Exercise inputs =>
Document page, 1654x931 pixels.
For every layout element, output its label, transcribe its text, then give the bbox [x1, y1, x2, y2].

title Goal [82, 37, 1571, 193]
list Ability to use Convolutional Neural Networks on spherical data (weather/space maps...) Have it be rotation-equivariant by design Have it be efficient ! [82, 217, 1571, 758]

---

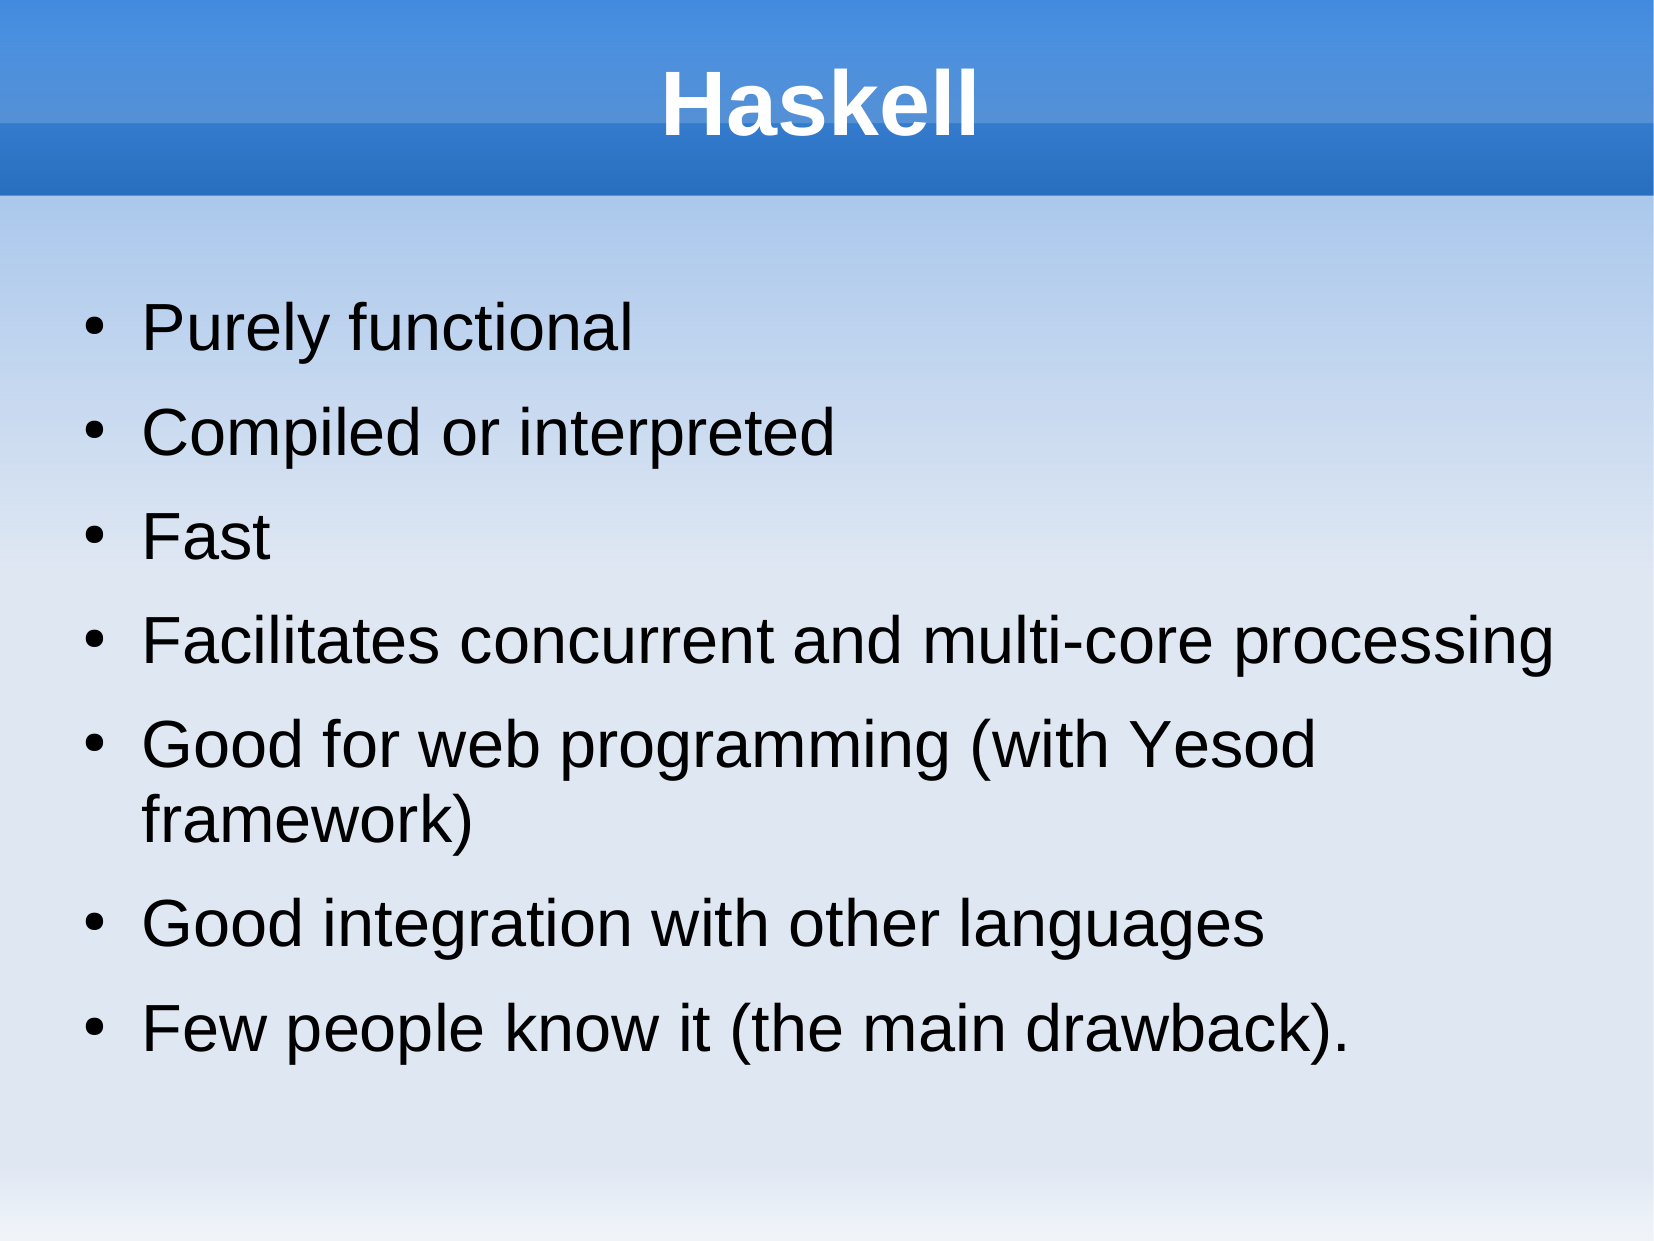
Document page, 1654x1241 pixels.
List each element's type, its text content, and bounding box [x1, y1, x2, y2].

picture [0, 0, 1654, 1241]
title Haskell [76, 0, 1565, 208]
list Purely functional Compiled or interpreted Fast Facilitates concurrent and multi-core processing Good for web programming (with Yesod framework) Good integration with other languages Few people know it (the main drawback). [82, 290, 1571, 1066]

Written task => Starting at the line that contains "Document page, 1654x931 pixels." and ending with the line that contains "list Ability to", put the listing's lines into a JSON list of strings. Give one string per line and skip blank lines.

The result =>
[
  "Document page, 1654x931 pixels.",
  "For every layout element, output its label, transcribe its text, then give the bbox [x1, y1, x2, y2].",
  "title Goal [82, 37, 1571, 193]",
  "list Ability to use Convolutional Neural Networks on spherical data (weather/space maps...) Have it be rotation-equivariant by design Have it be efficient ! [82, 217, 1571, 758]"
]